Dat 10 begint met een 1 en vervolgens in 10 (1 + 0 =) 1 blijft, ook al maakt die 1 nu deel uit van iets dat uit 2 cijfers bestaat, beschouw ik als een bevestiging van mijn vermoeden dat mijn ervaring van een ‘ik’ een stap is op weg naar mijn diepere aanleg. Vereniging (6) met wat ‘ik’ de 4 cycli (sferen) noem, is de procedure die mijn reflectie op de getallen ter overweging aanbiedt.
Omdat de Twee over de vrouwelijke kwaliteiten gaat moeten wij mannen en vrouwen die kwaliteiten zoeken en tot bewustzijn brengen.
Dat sommige mannen in mijn omgeving al bijna net zo vaak in de spiegel kijken als we dat van de vrouw gewend waren (sorry voor de generalisaties) is al een stapje in de richting van de primitief die nog niet gescheiden was van zijn magische of orgastische belevingswereld. Ik gebruik het woord orgastisch omdat dit zo dicht komt bij de trance die zo een belangrijke rol speelde (en speelt) in de vereniging met een sacrale of kosmische werkelijkheid.
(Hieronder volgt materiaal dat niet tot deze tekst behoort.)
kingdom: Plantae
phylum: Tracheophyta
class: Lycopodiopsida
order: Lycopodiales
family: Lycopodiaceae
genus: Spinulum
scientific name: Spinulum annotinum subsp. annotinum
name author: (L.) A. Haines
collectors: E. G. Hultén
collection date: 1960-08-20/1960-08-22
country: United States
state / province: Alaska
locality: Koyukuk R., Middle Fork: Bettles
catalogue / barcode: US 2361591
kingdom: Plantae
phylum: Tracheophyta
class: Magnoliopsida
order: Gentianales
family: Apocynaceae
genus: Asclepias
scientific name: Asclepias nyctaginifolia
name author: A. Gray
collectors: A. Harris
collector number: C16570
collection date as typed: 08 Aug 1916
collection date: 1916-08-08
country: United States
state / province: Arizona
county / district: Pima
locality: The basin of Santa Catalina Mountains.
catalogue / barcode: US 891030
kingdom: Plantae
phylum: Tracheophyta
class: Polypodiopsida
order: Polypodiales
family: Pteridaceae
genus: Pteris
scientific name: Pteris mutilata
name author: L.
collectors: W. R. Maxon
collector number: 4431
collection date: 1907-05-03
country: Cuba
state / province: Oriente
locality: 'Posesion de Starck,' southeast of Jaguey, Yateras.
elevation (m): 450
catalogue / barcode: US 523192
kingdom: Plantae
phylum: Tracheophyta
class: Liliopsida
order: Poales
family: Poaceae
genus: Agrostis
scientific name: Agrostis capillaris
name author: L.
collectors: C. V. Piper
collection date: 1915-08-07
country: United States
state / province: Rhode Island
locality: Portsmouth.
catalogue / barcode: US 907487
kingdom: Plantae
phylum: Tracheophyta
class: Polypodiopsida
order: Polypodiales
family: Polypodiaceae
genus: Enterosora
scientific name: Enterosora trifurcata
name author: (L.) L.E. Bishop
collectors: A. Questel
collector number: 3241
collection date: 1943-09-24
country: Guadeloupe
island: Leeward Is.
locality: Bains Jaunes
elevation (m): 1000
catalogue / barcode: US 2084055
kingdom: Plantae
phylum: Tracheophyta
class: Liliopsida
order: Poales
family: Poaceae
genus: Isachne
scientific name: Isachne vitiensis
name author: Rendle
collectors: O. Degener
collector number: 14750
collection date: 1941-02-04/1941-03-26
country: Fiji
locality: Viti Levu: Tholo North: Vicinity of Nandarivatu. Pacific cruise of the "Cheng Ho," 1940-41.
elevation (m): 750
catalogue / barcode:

Als er geen spiegelmagie bestond zou die moeten worden uitgevonden. En dat doen we, want ijdelheid is een onderdeel van het soort opvattingen dat wij hebben over het IK. IJdelheid gaat tenslotte over een soort van nietigheid waar ik ook mee geconfronteerd word wanneer ik over de leegte van NUL nadenk.